Der letzte Regisseur, Christian Stückl, versuchte es mit einem Mix. Er dachte zwar an die Grundkonzeption Max Reinhardt`s, fügte aber viel Neues hinzu. Das glückte in den ersten Jahren recht gut, bis er es zuletzt aber übertrieb und ganze Szenen umstellte und sogar die Rolle des „Glauben“ strich und dessen Textpassagen anderen Rollen zuteilte.

 Die nunmehrige Inszenierung von Julian Crouch und Brian Mertes geht nicht nur ganz zurück auf die Ursprünge des „Everyman“, ein des englischen Morality-Plays sondern auch auf die Urfassung von Max Reinhardt, was schon am Bühnenaufbau zu erkennen ist. Er läßt des Text Hofmannstahls nahezu unverändert und erreicht durch behutsame Neuheiten durchaus berührende Momente. Gewisse modernistische Einlagen wie die Buhlschaft auf dem Rad stören auf Grund der Zeitlosigkeite des Stückes nicht. Das gleiche gilt für die größtenteils zeitaktuellen Kostüme von Olivera Gajic.

 Die Titelrolle spielt Cornelius Obonya und ich würde ihn in einer Rangliste – wenn dies zulässig ist – im oberen Mittelfeld ansiedeln. Es war für mich sehr beeindruckend im zweiten Teil als reuiger Büßer. Hier spielte er mit großer Intensität und war teilweiser sehr berührend. Weniger gut gefiel er mir im ersten Teil. Hier war vieles zu laut und plakativ. An diesem Teil der Rolle wartet noch einige Arbeit auf ihn. Ihm zur Seite als Buhlschaft sah man diesmal Brigitte Hobmeier, Ich verstehe den Hype um diese Rolle, die man durchaus, wie man in Wien sagt, als „Wurzen“ bezeichnen kann, ja nicht, aber offenbar gehört das dazu. Hobmeyer sah sehr gut aus und war durchaus sexy – wohl das wichtigste Kriterium für diese Rolle – wirkte aber über weite Strecken etwas zu hysterisch.

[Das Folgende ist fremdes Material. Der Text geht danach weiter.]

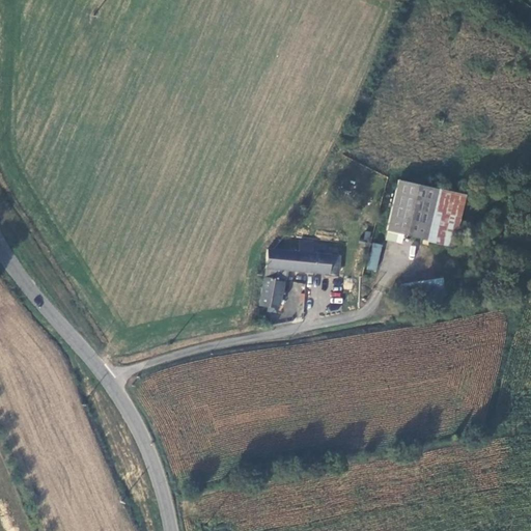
[(438,188),(398,178),(386,228),(402,232),(425,239),(438,188)]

 Die verschiedenen Allegorien waren praktisch das „who is who“ des deutschen TV-Films, und durchaus zufriedenstellend bis sehr gut, Jürgen Tarrach war ein überzeugender Mammon, Simon Schwarz ein skuriler Teufel und Hans-Peter Hallwachs ein beeindruckender Glaube, Lediglich Peter Lohmeyer hätte ich mir als Tod etwas intensiver gewünscht, Sarah Victoria Frick spielte die Guten Werke etwas kokett, was aber durchaus einen neuen Aspekt der Rolle eröffnete.

 Von den „menschlichen“ Nebenrollen überzeugte Julia Gschnitzer als berührende, aber nicht lamoyante Mutter und Josef Silberschneider als Armer Nachbar. Dagegen blieb das Schuldknechtpaar von Fritz Egger und Katharina Stemberger etwas blass und waren die beiden Vettern Hannes Flaschberger und Stephan Kreiss völlig humorlos. Ein Totalausfall war der Gute Gesell von Patrick Güldenberg, der seinen Text wie ein Schauspielschüler deklamierte.

 Alles in allem ein Jedermann mit dem man die nächsten sieben Jahr leben kann – die nächste Neuinszenierung wird wohl im Jubiläumsjahr 2020 fällig sein – und die sich durchaus in die Reihe der gelungenen Inszenierungen einreihen kann.